Ms. Ploumen told the Guardian that up to 20 countries have indicated support for the Dutch plan to set up the fund. Crowdfunding is also being considered as a way to raise public funds as well, according to a post on her Facebook page.

Sandeep Prasad, executive director of Action Canada for Sexual Health and Rights, said Ottawa should join the global fund sooner rather than later.

"We need to see countries like Canada stepping up to a leadership role," Mr. Prasad said. "The need has deepened significantly with Trump's decision to reinstate the global gag rule."

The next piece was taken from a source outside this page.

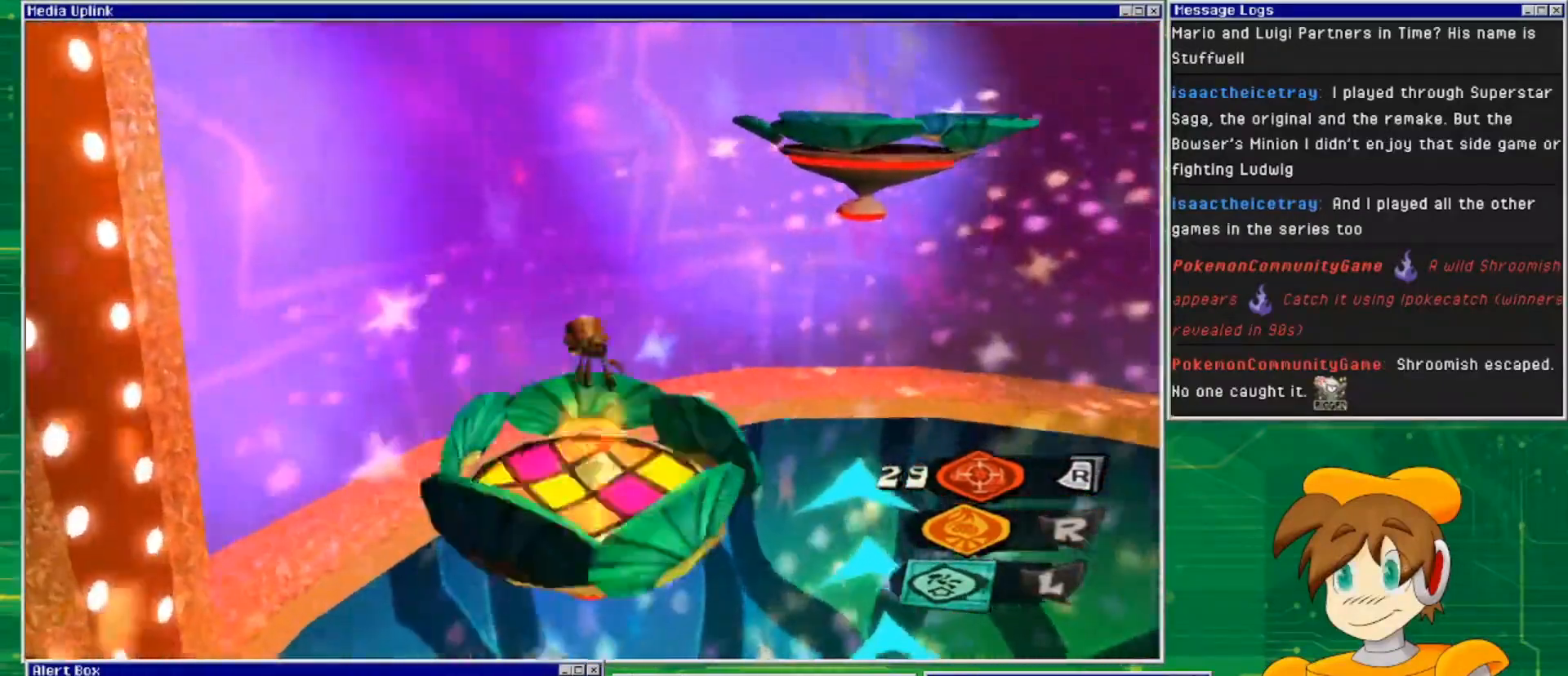
{"buttons": ["CROSS"], "left_stick": "up-right", "right_stick": "center", "events": [[433, "left_stick", "up-right"]]}
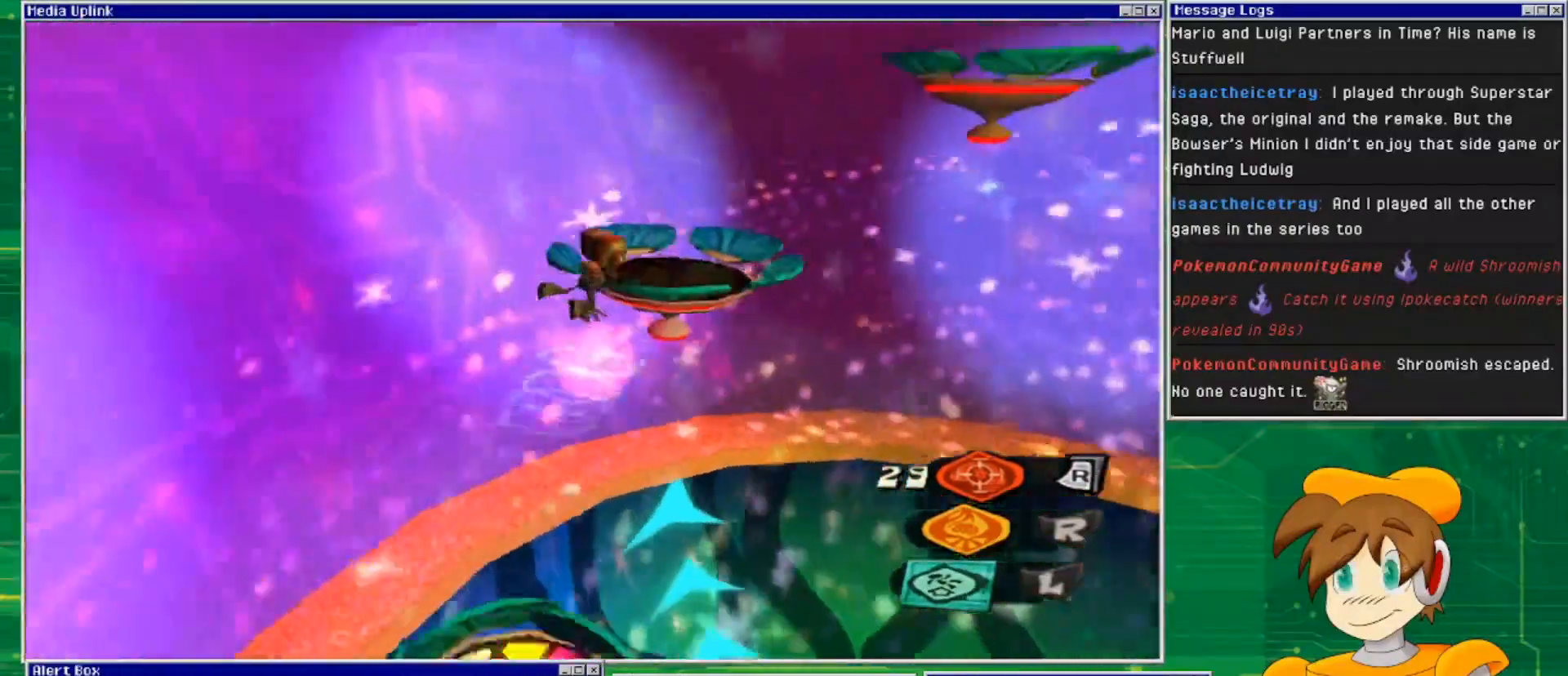
{"buttons": ["CROSS"], "left_stick": "up-left", "right_stick": "center", "events": [[100, "left_stick", "up"], [367, "left_stick", "up-left"]]}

Mr. Prasad said the Liberal government has only taken "baby steps" toward fulfilling its commitment to closing the gaps in reproductive rights and health care for women around the world. Last March, Ottawa announced $76-million for reproductive health initiatives, including $5-million for the United Nations Population Fund's contraceptive-supplies program. However, none of the money went to funding abortion services in recipient countries.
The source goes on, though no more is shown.